The Fast Fix: Surprise candidate?

Chris Cillizza
The Fast Fix

Could a new candidate shake up the Republican race for the nomination?

There are 11 Republicans running for the presidential nomination in 2012. But some people in the party don't seem to think that's enough.

The names of New Jersey governor Chris Christie and Wisconsin Congressman Paul Ryan keep popping up even though both men have said time and time again that they aren't interested in the presidential race.

The continued search for Mr. Right is nothing new for Republicans. Back in 2008, there was huge excitement for former Tennessee senator Fred Thompson who entered the race late -- casting himself as a savior for a downtrodden Republican party. He turned out to be a huge bust.

And it's not just Republicans who pine for the candidates they can't have. In the early days of 2008, there was constant chatter about the possibility of former vice president Al Gore getting into the race. And in 2004, retired General Wes Clark spent months listening to a steady drumbeat for him to get into the race and save Democrats from Howard Dean. He eventually ran -- but not very well.

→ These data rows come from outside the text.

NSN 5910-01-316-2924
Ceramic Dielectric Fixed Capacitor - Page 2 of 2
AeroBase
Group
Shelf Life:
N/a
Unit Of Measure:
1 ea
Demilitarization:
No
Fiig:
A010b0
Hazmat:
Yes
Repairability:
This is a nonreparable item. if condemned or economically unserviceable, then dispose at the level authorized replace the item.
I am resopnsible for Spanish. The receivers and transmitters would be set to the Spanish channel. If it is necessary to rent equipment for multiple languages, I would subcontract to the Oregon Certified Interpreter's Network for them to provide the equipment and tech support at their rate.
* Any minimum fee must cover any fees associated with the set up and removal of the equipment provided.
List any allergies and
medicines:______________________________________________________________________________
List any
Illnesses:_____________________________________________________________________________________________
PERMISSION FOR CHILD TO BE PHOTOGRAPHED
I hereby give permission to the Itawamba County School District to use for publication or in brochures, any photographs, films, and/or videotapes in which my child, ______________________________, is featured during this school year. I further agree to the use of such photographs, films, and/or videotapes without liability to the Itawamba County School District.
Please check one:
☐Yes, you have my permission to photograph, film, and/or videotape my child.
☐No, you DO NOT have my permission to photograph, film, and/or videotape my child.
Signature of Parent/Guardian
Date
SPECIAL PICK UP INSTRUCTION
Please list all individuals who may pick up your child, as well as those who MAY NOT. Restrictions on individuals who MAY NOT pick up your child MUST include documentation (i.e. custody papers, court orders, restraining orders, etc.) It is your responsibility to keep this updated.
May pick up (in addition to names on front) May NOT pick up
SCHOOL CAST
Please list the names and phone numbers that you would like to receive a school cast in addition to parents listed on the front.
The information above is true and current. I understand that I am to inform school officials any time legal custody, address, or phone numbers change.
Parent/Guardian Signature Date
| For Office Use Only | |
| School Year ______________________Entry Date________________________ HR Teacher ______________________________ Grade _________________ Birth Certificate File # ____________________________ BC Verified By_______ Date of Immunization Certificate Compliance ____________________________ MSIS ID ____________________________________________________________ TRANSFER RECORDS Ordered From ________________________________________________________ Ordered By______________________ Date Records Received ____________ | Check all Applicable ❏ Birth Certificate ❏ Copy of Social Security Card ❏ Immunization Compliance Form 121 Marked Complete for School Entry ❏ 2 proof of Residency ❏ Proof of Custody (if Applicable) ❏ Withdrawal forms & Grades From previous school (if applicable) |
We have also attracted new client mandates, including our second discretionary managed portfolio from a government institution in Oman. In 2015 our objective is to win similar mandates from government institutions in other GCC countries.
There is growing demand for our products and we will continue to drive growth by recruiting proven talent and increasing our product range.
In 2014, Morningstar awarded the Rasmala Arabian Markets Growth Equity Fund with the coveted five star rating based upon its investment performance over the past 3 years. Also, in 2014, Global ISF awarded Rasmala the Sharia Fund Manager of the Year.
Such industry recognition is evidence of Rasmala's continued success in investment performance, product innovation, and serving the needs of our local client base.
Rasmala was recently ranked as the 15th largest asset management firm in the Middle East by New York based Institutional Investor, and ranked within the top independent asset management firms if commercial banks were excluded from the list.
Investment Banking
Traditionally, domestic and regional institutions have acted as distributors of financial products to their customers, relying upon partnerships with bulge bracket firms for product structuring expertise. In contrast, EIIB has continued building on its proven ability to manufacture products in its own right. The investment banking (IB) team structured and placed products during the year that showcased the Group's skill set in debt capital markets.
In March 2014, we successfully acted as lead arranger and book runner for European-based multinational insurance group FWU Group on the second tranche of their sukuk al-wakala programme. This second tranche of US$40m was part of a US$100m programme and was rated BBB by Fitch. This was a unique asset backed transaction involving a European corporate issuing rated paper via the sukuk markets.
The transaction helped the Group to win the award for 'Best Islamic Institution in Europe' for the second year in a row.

The wandering eye of the current Republican party speaks to the concern that no one in the field -- up to and including Rick Perry -- is equipped to take advantage of the weakness of President Obama heading into 2012.

Given that neither Christie nor Ryan seem inclined to run, the desire for someone new in the race may go unrequited. The question then will be who in the current field can prove to skeptical GOPers that he -- or she -- have the goods to beat the incumbent next November.